- WHAT IS NEEDED: Lines holding the string "that" are the ones to copy from this listing.

* * *

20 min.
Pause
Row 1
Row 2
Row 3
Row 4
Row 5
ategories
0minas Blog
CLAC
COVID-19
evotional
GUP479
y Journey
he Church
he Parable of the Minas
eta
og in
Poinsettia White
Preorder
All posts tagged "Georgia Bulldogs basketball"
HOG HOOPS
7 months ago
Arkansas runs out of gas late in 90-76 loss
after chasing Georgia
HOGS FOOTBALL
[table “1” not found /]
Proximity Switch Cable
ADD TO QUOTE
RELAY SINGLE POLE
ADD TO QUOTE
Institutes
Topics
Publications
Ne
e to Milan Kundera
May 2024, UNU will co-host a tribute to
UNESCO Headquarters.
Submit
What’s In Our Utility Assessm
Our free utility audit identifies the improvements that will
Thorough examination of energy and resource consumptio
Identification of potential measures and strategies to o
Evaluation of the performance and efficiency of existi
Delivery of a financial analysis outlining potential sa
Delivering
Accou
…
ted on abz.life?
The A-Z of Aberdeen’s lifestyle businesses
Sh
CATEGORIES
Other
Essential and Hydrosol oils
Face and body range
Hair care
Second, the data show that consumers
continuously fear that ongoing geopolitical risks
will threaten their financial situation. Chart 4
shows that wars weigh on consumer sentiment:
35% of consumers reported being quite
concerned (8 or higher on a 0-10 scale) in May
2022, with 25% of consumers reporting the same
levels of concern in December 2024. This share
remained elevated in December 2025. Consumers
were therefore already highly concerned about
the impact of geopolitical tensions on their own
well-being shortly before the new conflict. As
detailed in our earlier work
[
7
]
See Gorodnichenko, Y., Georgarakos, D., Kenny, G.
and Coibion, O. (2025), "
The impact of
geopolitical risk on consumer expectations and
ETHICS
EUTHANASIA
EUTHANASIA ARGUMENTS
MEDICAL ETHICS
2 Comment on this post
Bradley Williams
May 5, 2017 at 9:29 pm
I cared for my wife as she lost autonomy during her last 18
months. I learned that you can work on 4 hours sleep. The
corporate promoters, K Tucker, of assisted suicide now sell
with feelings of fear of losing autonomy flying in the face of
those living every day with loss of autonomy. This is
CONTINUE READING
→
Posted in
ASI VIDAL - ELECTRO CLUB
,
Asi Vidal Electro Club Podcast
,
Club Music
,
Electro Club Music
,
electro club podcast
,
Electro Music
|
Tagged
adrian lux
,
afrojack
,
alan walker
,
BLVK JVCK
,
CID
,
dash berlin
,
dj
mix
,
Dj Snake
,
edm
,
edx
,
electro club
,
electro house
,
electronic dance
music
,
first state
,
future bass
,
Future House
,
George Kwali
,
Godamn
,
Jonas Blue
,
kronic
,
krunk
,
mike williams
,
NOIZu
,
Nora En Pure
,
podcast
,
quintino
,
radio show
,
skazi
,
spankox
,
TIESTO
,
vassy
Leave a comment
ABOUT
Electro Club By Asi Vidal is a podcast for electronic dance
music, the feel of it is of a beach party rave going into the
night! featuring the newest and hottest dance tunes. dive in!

* * *

- ANSWER TO THE PROBLEM:
Our free utility audit identifies the improvements that will
Second, the data show that consumers
continuously fear that ongoing geopolitical risks
shows that wars weigh on consumer sentiment:
months. I learned that you can work on 4 hours sleep. The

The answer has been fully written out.